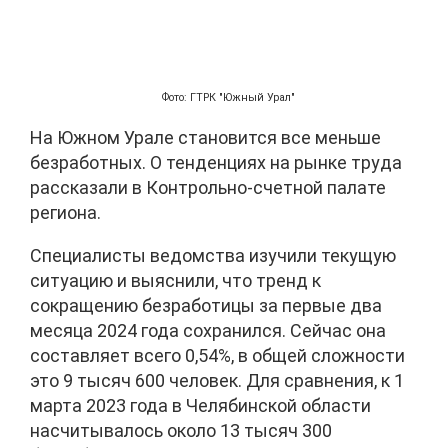
Фото: ГТРК "Южный Урал"
На Южном Урале становится все меньше
безработных. О тенденциях на рынке труда
рассказали в Контрольно-счетной палате
региона.
Специалисты ведомства изучили текущую
ситуацию и выяснили, что тренд к
сокращению безработицы за первые два
месяца 2024 года сохранился. Сейчас она
составляет всего 0,54%, в общей сложности
это 9 тысяч 600 человек. Для сравнения, к 1
марта 2023 года в Челябинской области
насчитывалось около 13 тысяч 300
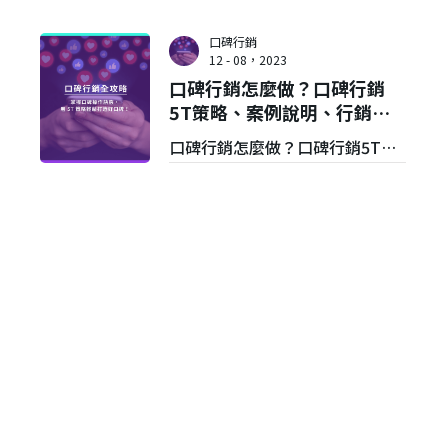
口碑行銷
12 - 08，2023
口碑行銷怎麼做？口碑行銷
5T策略、案例說明、行銷工
具大公開！
口碑行銷怎麼做？口碑行銷5T策
略是什麼？本文將帶你認識口碑
行銷的定義與效益，並從5T策
略、口碑行銷工具、案例分享，
幫助你制定完善的口碑操作策
略，文末再推薦專業口碑行銷公
司，有效提升你的品牌聲量！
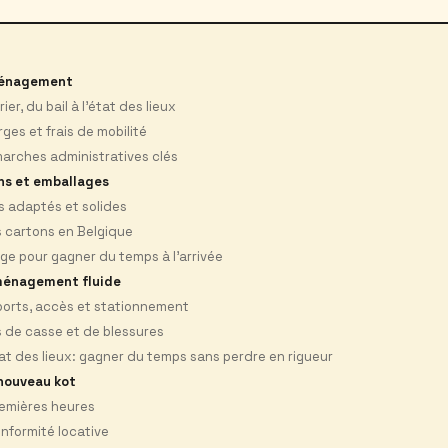
ménagement
ier, du bail à l’état des lieux
ges et frais de mobilité
rches administratives clés
ns et emballages
s adaptés et solides
s cartons en Belgique
age pour gagner du temps à l’arrivée
ménagement fluide
orts, accès et stationnement
s de casse et de blessures
tat des lieux: gagner du temps sans perdre en rigueur
 nouveau kot
remières heures
onformité locative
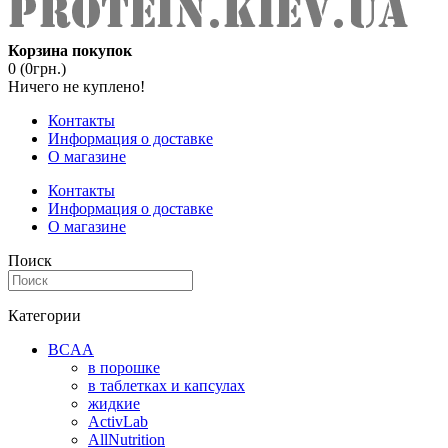
Корзина покупок
0 (0грн.)
Ничего не куплено!
Контакты
Информация о доставке
О магазине
Контакты
Информация о доставке
О магазине
Поиск
Категории
BCAA
в порошке
в таблетках и капсулах
жидкие
ActivLab
AllNutrition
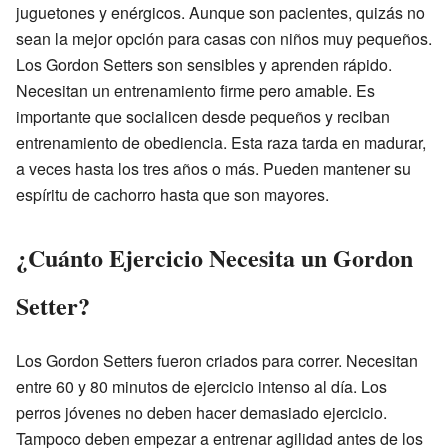
juguetones y enérgicos. Aunque son pacientes, quizás no
sean la mejor opción para casas con niños muy pequeños.
Los Gordon Setters son sensibles y aprenden rápido.
Necesitan un entrenamiento firme pero amable. Es
importante que socialicen desde pequeños y reciban
entrenamiento de obediencia. Esta raza tarda en madurar,
a veces hasta los tres años o más. Pueden mantener su
espíritu de cachorro hasta que son mayores.
¿Cuánto Ejercicio Necesita un Gordon
Setter?
Los Gordon Setters fueron criados para correr. Necesitan
entre 60 y 80 minutos de ejercicio intenso al día. Los
perros jóvenes no deben hacer demasiado ejercicio.
Tampoco deben empezar a entrenar agilidad antes de los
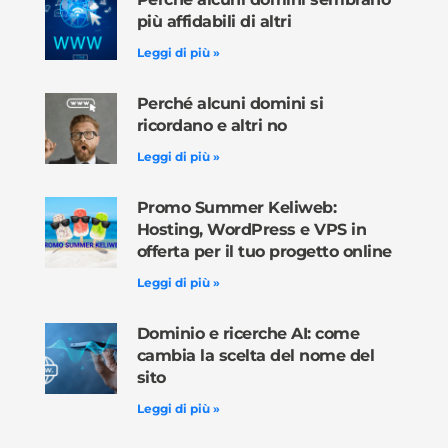
più affidabili di altri
Leggi di più »
Perché alcuni domini si
ricordano e altri no
Leggi di più »
Promo Summer Keliweb:
Hosting, WordPress e VPS in
offerta per il tuo progetto online
Leggi di più »
Dominio e ricerche AI: come
cambia la scelta del nome del
sito
Leggi di più »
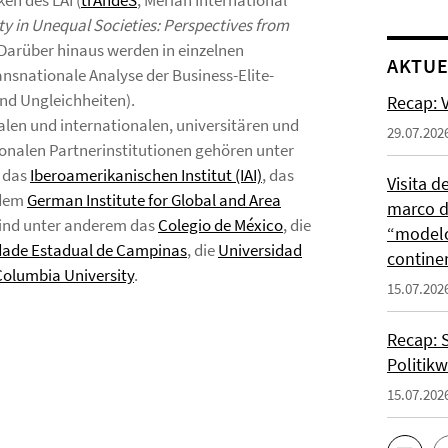
en des LAI (
trAndeS
, Merian International
ty in Unequal Societies: Perspectives from
. Darüber hinaus werden in einzelnen
AKTUE
nsnationale Analyse der Business-Elite-
nd Ungleichheiten).
Recap: V
en und internationalen, universitären und
29.07.202
ionalen Partnerinstitutionen gehören unter
, das
Iberoamerikanischen Institut (IAI)
, das
Visita d
dem
German Institute for Global and Area
marco de
sind unter anderem das
Colegio de México
, die
“modelo
dade Estadual de Campinas
, die
Universidad
contine
Columbia University
.
15.07.202
Recap: 
Politik
15.07.202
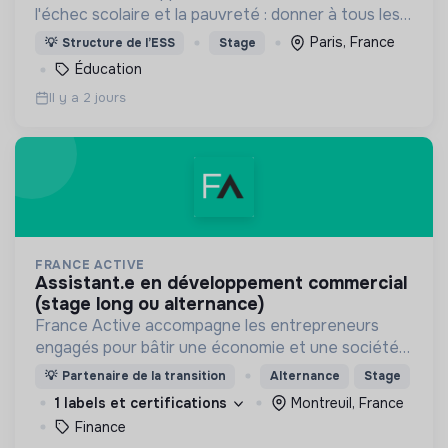
l'échec scolaire et la pauvreté : donner à tous les
enfants les 1000 premiers mots nécessaires pour
Paris, France
💡
Structure de l’ESS
Stage
leur entrée à l'école à 3 ans.
Éducation
Il y a 2 jours
FRANCE ACTIVE
assistant.e en développement commercial
(stage long ou alternance)
France Active accompagne les entrepreneurs
engagés pour bâtir une économie et une société
plus inclusive et plus durable.
💡
Partenaire de la transition
Alternance
Stage
1 labels et certifications
Montreuil, France
Finance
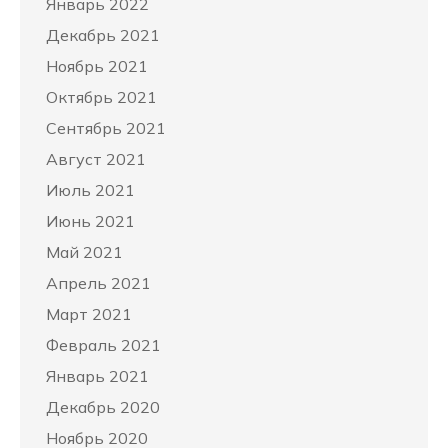
Январь 2022
Декабрь 2021
Ноябрь 2021
Октябрь 2021
Сентябрь 2021
Август 2021
Июль 2021
Июнь 2021
Май 2021
Апрель 2021
Март 2021
Февраль 2021
Январь 2021
Декабрь 2020
Ноябрь 2020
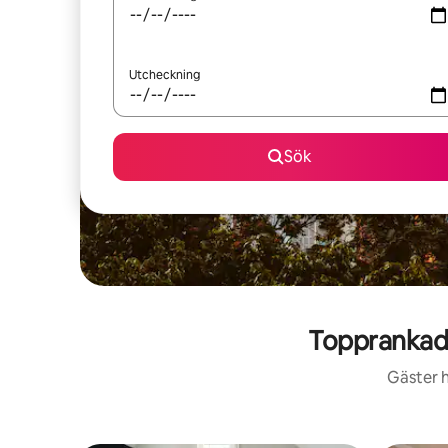
Utcheckning
Sök
Topprankad
Gäster h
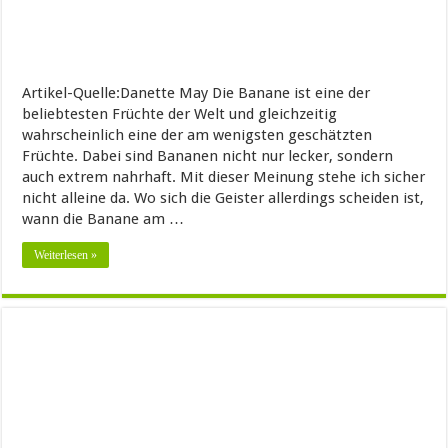
Artikel-Quelle:Danette May Die Banane ist eine der
beliebtesten Früchte der Welt und gleichzeitig
wahrscheinlich eine der am wenigsten geschätzten
Früchte. Dabei sind Bananen nicht nur lecker, sondern
auch extrem nahrhaft. Mit dieser Meinung stehe ich sicher
nicht alleine da. Wo sich die Geister allerdings scheiden ist,
wann die Banane am …
Weiterlesen »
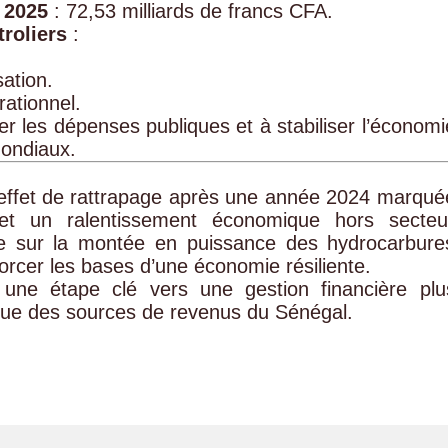
 2025
: 72,53 milliards de francs CFA.
roliers
:
ation.
ationnel.
r les dépenses publiques et à stabiliser l’économi
mondiaux.
 effet de rattrapage après une année 2024 marqué
 et un ralentissement économique hors secteu
e sur la montée en puissance des hydrocarbure
orcer les bases d’une économie résiliente.
e une étape clé vers une gestion financière plu
crue des sources de revenus du Sénégal.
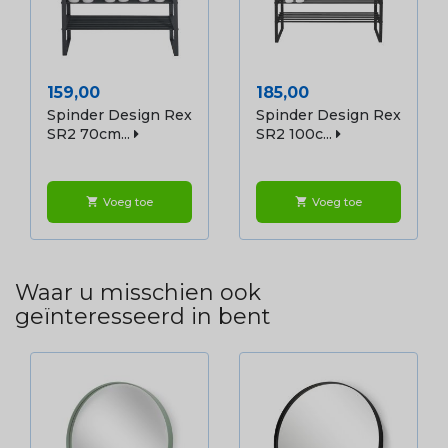
Prijs
Prijs
159,00
185,00
Spinder Design Rex
Spinder Design Rex
SR2 70cm...
SR2 100c...
Voeg toe
Voeg toe
shopping_cart
shopping_cart
Waar u misschien ook
geïnteresseerd in bent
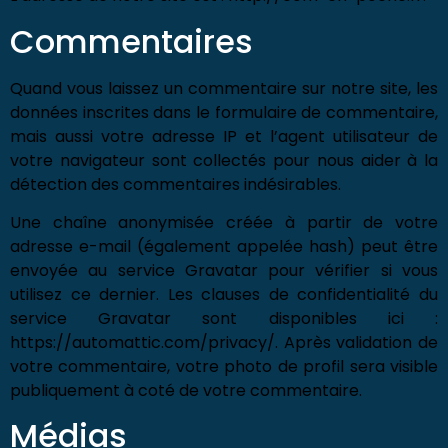
Commentaires
Quand vous laissez un commentaire sur notre site, les
données inscrites dans le formulaire de commentaire,
mais aussi votre adresse IP et l’agent utilisateur de
votre navigateur sont collectés pour nous aider à la
détection des commentaires indésirables.
Une chaîne anonymisée créée à partir de votre
adresse e-mail (également appelée hash) peut être
envoyée au service Gravatar pour vérifier si vous
utilisez ce dernier. Les clauses de confidentialité du
service Gravatar sont disponibles ici :
https://automattic.com/privacy/. Après validation de
votre commentaire, votre photo de profil sera visible
publiquement à coté de votre commentaire.
Médias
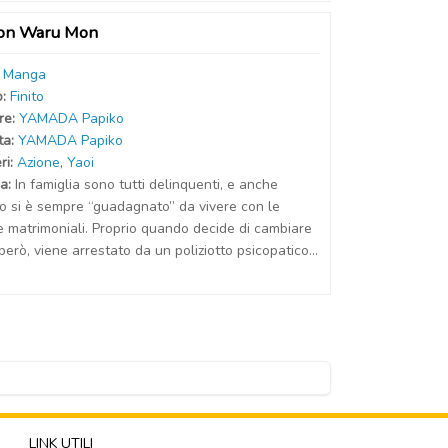
Mon Waru Mon
:
Manga
o:
Finito
r
e
:
YAMADA Papiko
t
a
:
YAMADA Papiko
ri:
Azione
,
Yaoi
a:
In famiglia sono tutti delinquenti, e anche
o si è sempre “guadagnato” da vivere con le
e matrimoniali. Proprio quando decide di cambiare
 però, viene arrestato da un poliziotto psicopatico...
LINK UTILI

---

▸ **Exercise prompt**:
In the entries above, find the line containing "Ноябрь 2021" and the line containing "nicht alleine da.", then copy both and every line between them exactly, without any picture.

▸ **The answer**:
Ноябрь 2021
Октябрь 2021
Сентябрь 2021
Август 2021
Июль 2021
Июнь 2021
Май 2021
Апрель 2021
Март 2021
Февраль 2021
Январь 2021
Декабрь 2020
Ноябрь 2020
Utcheckning
Sök
Topprankad
Gäster h
Artikel-Quelle:Danette May Die Banane ist eine der
beliebtesten Früchte der Welt und gleichzeitig
wahrscheinlich eine der am wenigsten geschätzten
Früchte. Dabei sind Bananen nicht nur lecker, sondern
auch extrem nahrhaft. Mit dieser Meinung stehe ich sicher
nicht alleine da. Wo sich die Geister allerdings scheiden ist,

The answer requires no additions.